Feminine form of Felicianus, from Latin felix meaning "happy" or "fortunate."
Feliciana is a name built on one of the most optimistic roots in the Latin lexicon: felix, meaning "happy, fortunate, fruitful, blessed." The word felix in Roman culture carried agricultural as well as emotional resonance — fertile soil was felix, a successful harvest was felix, and a person born under good stars was felix. From this root came Felix, Felicia, Felicity, Felipe (through Philippus), and the full feminine elaboration Feliciana — a name that essentially means "she who is abundantly blessed."
It belongs to a family of names that Romans gave with genuine intention, hoping to inscribe good fortune into a child's identity. Saint Feliciana appears in early Christian martyrology as a Roman noblewoman who suffered for her faith in the third century, and her veneration helped carry the name through medieval Catholic Europe. The name became particularly popular in Spain, Portugal, Italy, and their colonial territories in Latin America, where it joined the rich tradition of Marian and saints' names given at baptism.

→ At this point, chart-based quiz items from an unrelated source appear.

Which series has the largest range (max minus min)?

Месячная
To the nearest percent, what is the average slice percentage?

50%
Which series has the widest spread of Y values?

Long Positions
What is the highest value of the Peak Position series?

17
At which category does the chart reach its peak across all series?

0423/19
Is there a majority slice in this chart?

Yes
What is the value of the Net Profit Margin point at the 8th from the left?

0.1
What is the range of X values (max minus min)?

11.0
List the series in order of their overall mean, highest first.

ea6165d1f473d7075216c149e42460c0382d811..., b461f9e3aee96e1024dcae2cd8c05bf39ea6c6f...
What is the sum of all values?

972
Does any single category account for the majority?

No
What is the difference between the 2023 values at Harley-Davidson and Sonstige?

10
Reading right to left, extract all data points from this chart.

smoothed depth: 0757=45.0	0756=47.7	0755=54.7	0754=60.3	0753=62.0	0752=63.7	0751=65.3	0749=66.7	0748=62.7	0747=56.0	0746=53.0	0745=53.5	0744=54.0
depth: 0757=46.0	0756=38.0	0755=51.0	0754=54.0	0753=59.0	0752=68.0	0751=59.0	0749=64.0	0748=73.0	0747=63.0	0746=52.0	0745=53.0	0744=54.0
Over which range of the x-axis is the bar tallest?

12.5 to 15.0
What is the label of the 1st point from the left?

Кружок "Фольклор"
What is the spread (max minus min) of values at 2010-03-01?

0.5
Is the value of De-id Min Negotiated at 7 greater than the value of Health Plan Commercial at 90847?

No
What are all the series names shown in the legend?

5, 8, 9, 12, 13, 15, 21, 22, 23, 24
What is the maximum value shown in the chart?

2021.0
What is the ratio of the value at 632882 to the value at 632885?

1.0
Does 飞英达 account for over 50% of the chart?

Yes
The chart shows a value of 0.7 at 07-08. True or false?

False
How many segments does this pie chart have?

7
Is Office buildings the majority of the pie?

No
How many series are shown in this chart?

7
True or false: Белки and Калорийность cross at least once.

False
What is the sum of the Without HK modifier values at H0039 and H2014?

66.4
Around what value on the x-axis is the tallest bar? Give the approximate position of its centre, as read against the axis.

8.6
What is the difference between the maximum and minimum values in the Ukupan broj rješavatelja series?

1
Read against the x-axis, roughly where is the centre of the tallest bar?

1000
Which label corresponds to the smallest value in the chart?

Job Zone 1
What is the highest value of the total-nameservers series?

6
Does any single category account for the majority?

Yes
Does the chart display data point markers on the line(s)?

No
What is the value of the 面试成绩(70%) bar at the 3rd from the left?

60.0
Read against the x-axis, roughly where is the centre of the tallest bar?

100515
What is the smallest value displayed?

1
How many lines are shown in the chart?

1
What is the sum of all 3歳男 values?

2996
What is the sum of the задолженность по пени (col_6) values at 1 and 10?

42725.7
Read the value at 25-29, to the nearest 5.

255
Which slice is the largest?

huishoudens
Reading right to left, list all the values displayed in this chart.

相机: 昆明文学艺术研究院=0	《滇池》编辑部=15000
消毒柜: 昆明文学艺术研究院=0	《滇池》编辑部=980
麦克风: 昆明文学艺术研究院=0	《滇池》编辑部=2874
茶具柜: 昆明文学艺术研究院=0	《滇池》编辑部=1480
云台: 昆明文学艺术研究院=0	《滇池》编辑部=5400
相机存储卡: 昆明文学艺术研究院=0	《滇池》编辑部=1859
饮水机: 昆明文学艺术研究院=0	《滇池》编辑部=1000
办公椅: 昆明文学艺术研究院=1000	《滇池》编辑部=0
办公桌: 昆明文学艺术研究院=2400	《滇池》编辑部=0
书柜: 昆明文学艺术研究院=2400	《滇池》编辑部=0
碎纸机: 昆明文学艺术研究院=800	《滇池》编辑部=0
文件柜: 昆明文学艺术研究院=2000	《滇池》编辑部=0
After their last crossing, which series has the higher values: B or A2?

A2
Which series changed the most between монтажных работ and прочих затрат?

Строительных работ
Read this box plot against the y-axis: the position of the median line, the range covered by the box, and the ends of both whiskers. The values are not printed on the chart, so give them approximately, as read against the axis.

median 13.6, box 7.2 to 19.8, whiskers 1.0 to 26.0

In colonial Mexico and the American Southwest — particularly in what is now New Mexico, Texas, and California — Feliciana appears regularly in church records and land grants, carried by women whose descendants often still bear family surnames honoring their memory. Feliciana has the full, uncompromised grandeur of the great Spanish feminine names — it does not abbreviate easily, though Feli and Ana both offer themselves as natural nicknames. In contemporary usage it remains more common in Latin American and Spanish-speaking communities than in anglophone naming culture, where it reads as gloriously formal and warm at once: a name for a woman who fills every room she enters, as its etymology always promised.